- Flag of the Libyan Arab Jamahiriya
- Leader: Salem al-Ouaer
- Dates active: January 2012 – Fall of 2012
- Group: Warfalla
- Headquarters: Bani Walid
- Active regions: Libya
- Ideology: Gaddafi loyalism
- Wars: 2011–2012 Libyan interfactional fighting 2012 Bani Walid uprising; ;

= Brigade 93 =

Brigade 93 was one of many militias that formed in the wake of the Libyan Civil War. It was based in Bani Walid, a former stronghold of the Gaddafi regime. The militia was mainly composed of those still loyal to Gaddafi.

The brigade was named after the 1993 attempted coup against Gaddafi by members of the Warfalla tribe. Salem al-Ouaer, a member of the Warfalla tribe who sided with Gaddafi during the coup, was believed to head the militia.

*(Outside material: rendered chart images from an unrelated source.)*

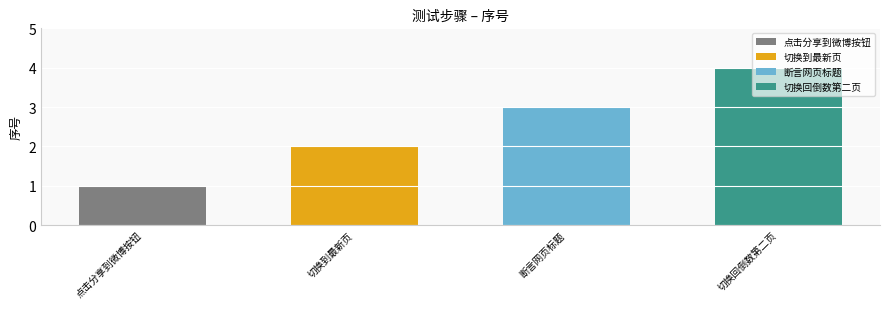

What is the label of the 4th bar from the right?

点击分享到微博按钮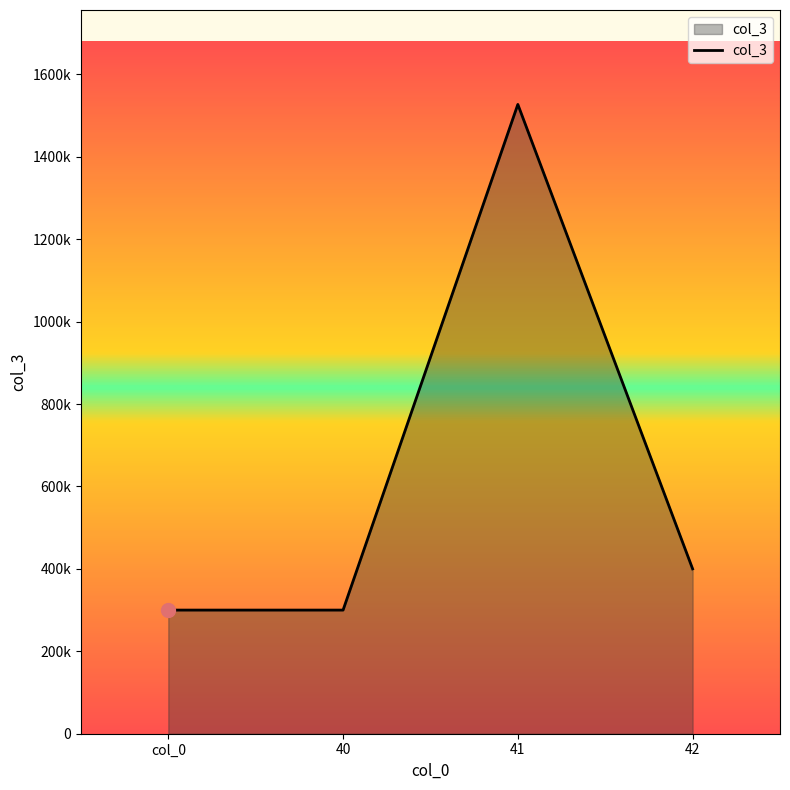

What is the value of the 3rd point from the left?

1527000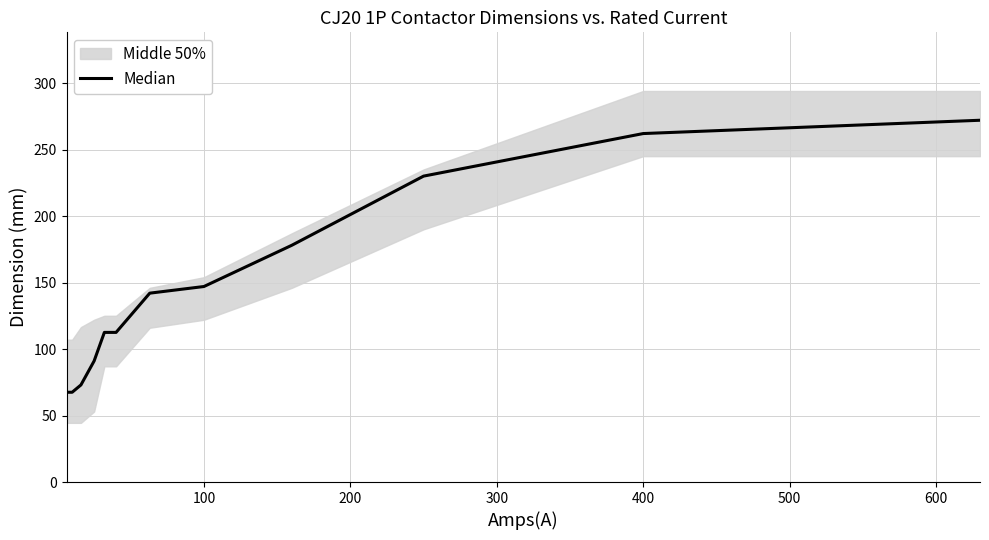

What is the sum of all values?

1755.0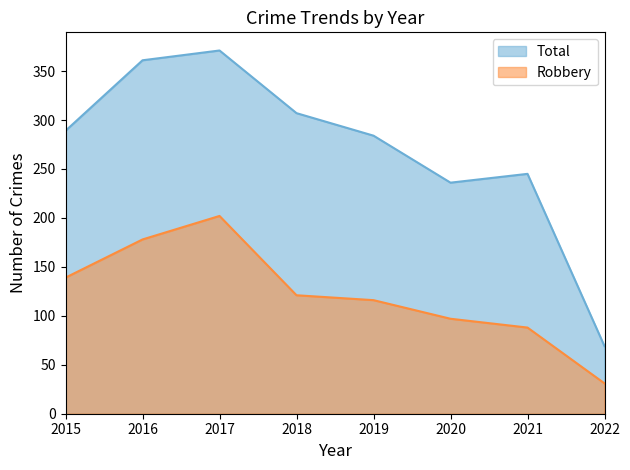

Which label corresponds to the largest value in the chart?

2017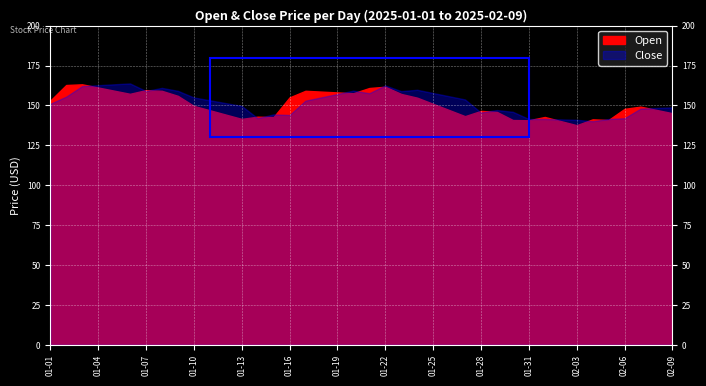

What is the label of the 35th point from the left?

2025-02-04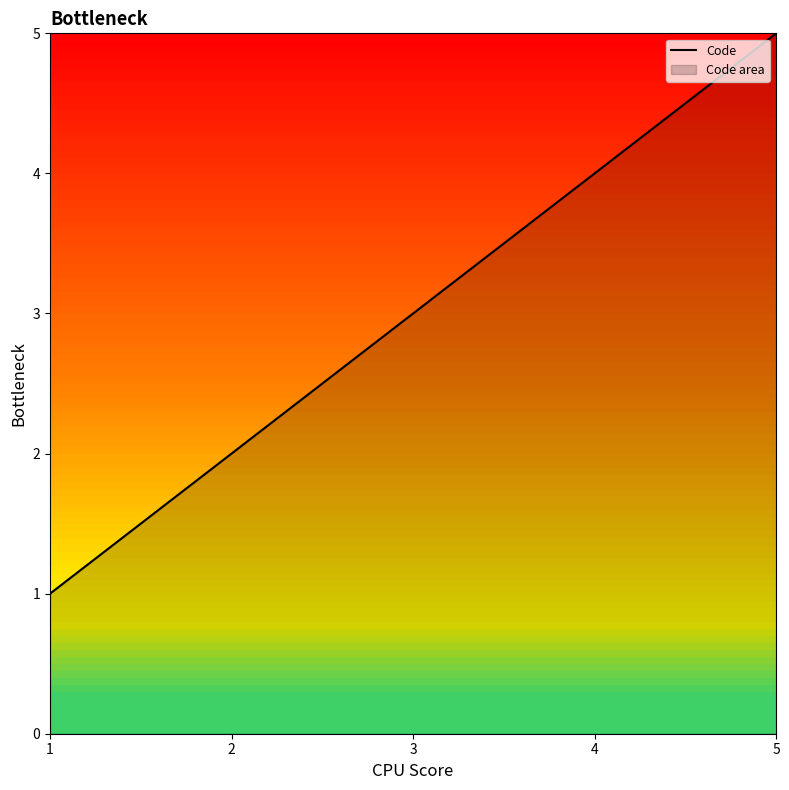

How many data points are less than 3?

2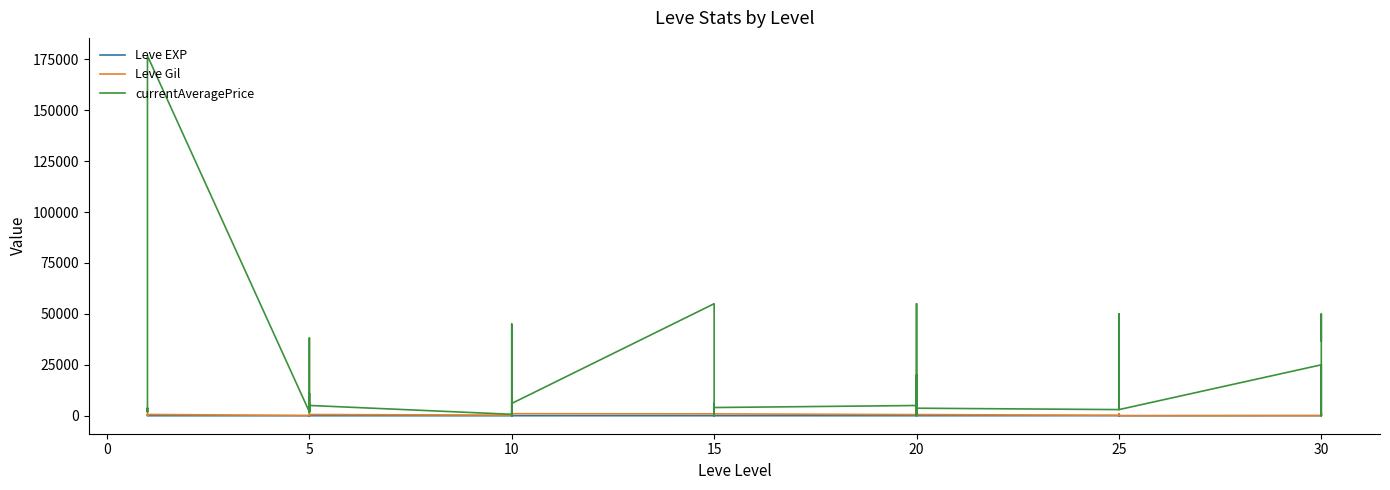

Reading right to left, what are all the values shown in this chart?

Leve EXP: 62	31	64	31	12	36	39	8	36	47	8	12	17	28	16	9	14	18	24	7	13	18	9	13	9	3	7	4	3	2	5	2	6	4	1	1	1	1	1	1
Leve Gil: 560	330	910	70	0	390	990	660	390	200	570	960	120	10	800	540	920	910	790	170	40	910	990	90	430	780	880	280	600	490	220	790	840	110	630	690	160	630	690	330
currentAveragePrice: 36750	50000	55	25000	3000	50000	9283	3693	12007	3018	3693	55000	0	20000	0	5019	4028	6031	0	702	4916	55000	6031	0	45000	675	8	700	5047	1604	10945	1997	38142	1894	176697	2219	1893	3742	3763	1820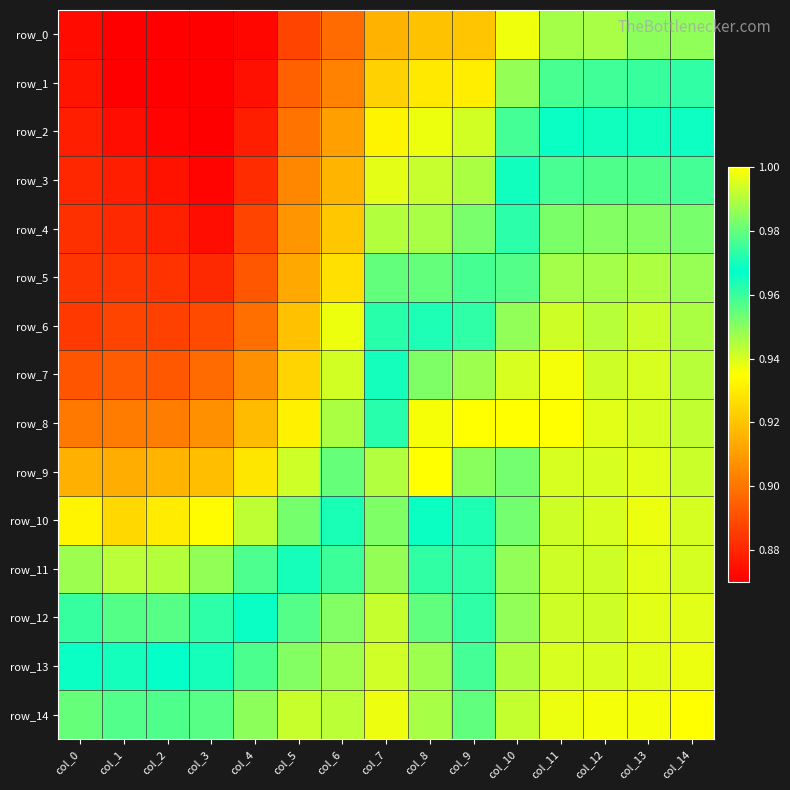

True or false: row_7 has a value of 0.4 at col_4.

False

In January 2012, the brigade was involved in an insurgency in Bani Walid. On 25 January, their unexpected uprising led to the retreat of NTC forces from Bani Walid.

== Weapons and equipment==
The brigade was said to possess heavy weapons, including 106 mm anti-tank guns.

When the brigade took over the May 28 Brigade base, they took heavy equipment, most notably tanks. In a video filmed after the takeover of the base by AFP, at least 4 tanks and a Grad rocket launcher were seen among the equipment captured by the militia.